I’m back from out of town, where I was unable to post my normal daily posts. I’ve been praying that the Lord would open my eyes to those white unto harvest. Please enjoy this commentary from Dr. Harold Sala of Guidelines International:
It was a very warm summer day when Jesus and his disciples stopped at the well of Sychar to have a drink of refreshing water. You read about the story in John’s gospel, fourth chapter. It was high noon and very hot. A woman came to draw water and Jesus asked her to draw water for him. This initiated a conversation between a woman who was a Samaritan and Jesus. Samaritans and Jews were hostile to each other. That day Jesus told her things about her that shocked her. Jesus asked her to return to her village and to bring back a crowd with her. “This man told me everything I ever did,” she explained and a large group wanted to meet this Jesus, allegedly from Nazareth.
As the Samaritans, dressed in white to repel heat, made their way through the fields of grain, Jesus told the disciples, “Lift up your eyes to the fields for they are ‘white unto harvest’.” His reference was not to the grain but to the men and women coming to hear what He had to say.

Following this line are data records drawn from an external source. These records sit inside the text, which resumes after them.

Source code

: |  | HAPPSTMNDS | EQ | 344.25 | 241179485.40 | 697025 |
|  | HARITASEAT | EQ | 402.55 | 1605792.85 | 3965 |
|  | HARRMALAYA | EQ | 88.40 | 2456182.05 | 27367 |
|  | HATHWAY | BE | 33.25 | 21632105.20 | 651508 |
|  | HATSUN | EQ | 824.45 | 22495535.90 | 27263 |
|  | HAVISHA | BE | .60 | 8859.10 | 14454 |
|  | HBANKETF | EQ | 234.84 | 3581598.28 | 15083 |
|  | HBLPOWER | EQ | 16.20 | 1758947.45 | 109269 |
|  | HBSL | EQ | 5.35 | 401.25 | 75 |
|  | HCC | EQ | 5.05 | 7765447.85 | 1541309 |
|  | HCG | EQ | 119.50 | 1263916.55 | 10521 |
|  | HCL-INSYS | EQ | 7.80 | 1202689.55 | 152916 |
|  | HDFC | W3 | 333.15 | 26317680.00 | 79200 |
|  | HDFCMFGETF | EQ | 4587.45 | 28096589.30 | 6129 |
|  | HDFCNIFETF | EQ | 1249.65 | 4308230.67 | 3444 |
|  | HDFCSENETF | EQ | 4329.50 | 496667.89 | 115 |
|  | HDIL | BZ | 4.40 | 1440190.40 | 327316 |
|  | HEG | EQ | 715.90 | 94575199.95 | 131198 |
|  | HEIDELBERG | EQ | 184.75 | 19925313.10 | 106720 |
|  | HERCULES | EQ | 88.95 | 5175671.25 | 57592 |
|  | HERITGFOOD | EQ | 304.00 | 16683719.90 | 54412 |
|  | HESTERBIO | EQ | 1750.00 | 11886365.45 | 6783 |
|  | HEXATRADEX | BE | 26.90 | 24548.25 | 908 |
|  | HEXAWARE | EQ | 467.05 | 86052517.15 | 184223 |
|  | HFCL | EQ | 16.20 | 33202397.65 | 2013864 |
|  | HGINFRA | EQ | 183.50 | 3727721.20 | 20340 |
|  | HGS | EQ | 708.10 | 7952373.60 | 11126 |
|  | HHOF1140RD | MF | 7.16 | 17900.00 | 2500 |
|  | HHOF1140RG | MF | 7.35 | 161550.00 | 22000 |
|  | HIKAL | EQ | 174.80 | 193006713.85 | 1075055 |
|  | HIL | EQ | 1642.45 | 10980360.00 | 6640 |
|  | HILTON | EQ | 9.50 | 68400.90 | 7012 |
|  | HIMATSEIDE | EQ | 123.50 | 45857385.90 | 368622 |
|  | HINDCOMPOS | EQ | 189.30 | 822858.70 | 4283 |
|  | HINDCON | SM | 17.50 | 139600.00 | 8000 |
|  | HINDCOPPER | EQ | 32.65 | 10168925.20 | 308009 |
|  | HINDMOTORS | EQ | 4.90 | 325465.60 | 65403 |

Fields, white unto harvest! Today when fields that are white unto harvest are mentioned, I think of Asia where half the world’s population resides, with it’s Buddhism, Animism, and Hinduism. I think of the Far East where far more than 1.6 billion people follow Mohammed. I think of Africa where paganism often reigns, and Latin America where many know the name Jesus Christ but have no personal relationship with him.
Whoa! Hold steady. Did you happen to think of your neighborhood—where you live? If we’re talking about reaching the unreached, do you have to go to Bible school or get training, take two years raising support, and then cross an ocean to reach the unreached?
I’m thinking of a woman whose story I once told on Guidelines who realized there was a flood of immigrants who had moved into her neighborhood, often as unwelcomed guests who didn’t speak English, who didn’t dress like everyone else, and where not appreciated. She began by reaching out to some of the women, volunteering to help them get their kids in school, providing food and basic essentials, and helping them learn English.
Retired Major Frank Butsko goes into a men’s prison each week and discovered that there were a significant number of Chinese men who had been confined until their visa situation could be straightened out. They spoke little if any English, so Butsko procured some of our Guideline publications in Chinese and began striving to break down the walls of separation.
Finishing the task of reaching the unreached starts where you are—not at some geographic spot on earth thousands of miles away. Shortly before Elisabeth Elliott’s death I stumbled across a recording of an interview I did with her years ago. I said, “Today we have a generation of people who never knew your husband, Jim Elliott. What kind of a man was he?” She replied, “Unlike many today who ask the question, “Who am I?” he asked, “Whose am I?” referring to Paul’s statement to the Corinthians, “You are not your own; you were bought with a price!”
He belonged to Jesus Christ and did His bidding. And when you reach out to your neighbors and friends who need an understanding of who Jesus is, you are helping to finish the unfinished task right where you live.
God may never hold you responsible for not going to Delhi or Beijing or Timbuktu, but He will hold you responsible for not going next door, or into the inner city—a 30-minute drive away, to provide a cup of cold water, a warm jacket, or a Bible that explains the way to heaven.